Punch Taverns has given up on its ambitious plan to merge with Mitchells & Butlers.
The group said this morning that discussions "have led the board to conclude that the terms proposed to Mitchells & Butlers are no longer in the best interests of Punch shareholders and therefore Punch is withdrawing its merger proposal".
Punch said it "has been approached by a number of third parties in relation to possible transactions involving Mitchells & Butlers which may or may not result in an offer for, or other transaction with, Mitchells & Butlers.
"Punch is assessing whether any such proposal would maximise value for Punch shareholders. A further announcement will be made in due course, if appropriate."
It is understood that among other things Punch was concerned about aspects of M&B's financing, notably its pension fund.
A number of City analysts have questioned M&B's cash position, concerns the group has firmly rebutted.

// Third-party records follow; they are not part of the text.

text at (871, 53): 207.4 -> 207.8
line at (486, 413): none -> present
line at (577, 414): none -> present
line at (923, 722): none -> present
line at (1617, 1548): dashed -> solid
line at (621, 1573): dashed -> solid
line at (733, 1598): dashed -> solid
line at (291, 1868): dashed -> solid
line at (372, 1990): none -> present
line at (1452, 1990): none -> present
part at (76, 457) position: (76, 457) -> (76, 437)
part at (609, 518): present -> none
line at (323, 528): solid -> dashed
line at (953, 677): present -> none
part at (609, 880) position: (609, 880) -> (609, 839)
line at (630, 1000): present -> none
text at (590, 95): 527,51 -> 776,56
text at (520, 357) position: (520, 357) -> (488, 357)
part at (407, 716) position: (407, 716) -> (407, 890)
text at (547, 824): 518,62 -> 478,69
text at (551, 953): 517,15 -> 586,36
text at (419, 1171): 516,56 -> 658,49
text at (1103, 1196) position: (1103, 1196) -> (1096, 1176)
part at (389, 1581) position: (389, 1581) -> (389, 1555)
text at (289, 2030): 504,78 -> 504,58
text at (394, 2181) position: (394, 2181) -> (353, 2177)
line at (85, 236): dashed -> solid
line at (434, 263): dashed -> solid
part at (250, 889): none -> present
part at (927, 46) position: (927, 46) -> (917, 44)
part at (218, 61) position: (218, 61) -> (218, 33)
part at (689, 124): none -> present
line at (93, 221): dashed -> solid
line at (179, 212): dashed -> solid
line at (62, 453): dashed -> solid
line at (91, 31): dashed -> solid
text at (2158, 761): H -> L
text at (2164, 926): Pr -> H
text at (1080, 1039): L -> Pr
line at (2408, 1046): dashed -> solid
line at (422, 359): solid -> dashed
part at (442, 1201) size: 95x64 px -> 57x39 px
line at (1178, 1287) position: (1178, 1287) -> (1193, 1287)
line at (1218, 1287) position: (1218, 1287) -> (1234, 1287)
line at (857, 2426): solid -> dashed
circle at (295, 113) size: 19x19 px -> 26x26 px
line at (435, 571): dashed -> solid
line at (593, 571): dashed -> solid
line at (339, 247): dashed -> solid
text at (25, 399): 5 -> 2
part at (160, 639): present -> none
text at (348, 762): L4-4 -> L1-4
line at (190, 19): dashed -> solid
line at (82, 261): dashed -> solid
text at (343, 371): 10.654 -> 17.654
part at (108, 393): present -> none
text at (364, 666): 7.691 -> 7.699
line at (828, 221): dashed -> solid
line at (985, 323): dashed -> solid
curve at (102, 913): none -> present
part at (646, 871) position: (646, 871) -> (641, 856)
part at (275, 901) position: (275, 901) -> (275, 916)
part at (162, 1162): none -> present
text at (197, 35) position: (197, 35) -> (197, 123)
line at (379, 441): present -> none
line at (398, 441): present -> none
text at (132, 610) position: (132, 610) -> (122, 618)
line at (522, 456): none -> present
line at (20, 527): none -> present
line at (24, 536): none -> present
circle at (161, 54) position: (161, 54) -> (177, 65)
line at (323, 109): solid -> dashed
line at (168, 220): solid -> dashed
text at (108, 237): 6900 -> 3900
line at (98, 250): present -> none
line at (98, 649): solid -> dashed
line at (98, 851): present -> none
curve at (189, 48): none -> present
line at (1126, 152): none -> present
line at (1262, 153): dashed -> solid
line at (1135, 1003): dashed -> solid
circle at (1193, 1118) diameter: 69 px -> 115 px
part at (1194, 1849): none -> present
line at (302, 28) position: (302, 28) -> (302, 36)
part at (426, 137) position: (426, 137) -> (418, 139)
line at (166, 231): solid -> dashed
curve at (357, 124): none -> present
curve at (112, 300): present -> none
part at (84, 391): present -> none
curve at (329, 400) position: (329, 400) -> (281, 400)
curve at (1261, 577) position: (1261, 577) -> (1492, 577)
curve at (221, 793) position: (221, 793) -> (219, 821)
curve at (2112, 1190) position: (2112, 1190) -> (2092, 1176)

Mark Brumby of Blue Oar Securities said: "It doesn't look as though anybody comes out of this smelling of roses. The feeling that somebody was dragging their feet began to pervade a few weeks ago. That body was likely to be M&B and, if they wished to drive away bidders then it would look as though they may have succeeded.
"Whether that is a good thing or not remains to be seen. A break-up bid for M&B remains a possibility but, if it involves Punch, it will be on less favourable terms and, though M&B possibly 'should' be taken over, the question is by whom?"
Punch's shares this morning rose 26.5p to 545p, while M&B's shares fell 14.5p to 315p.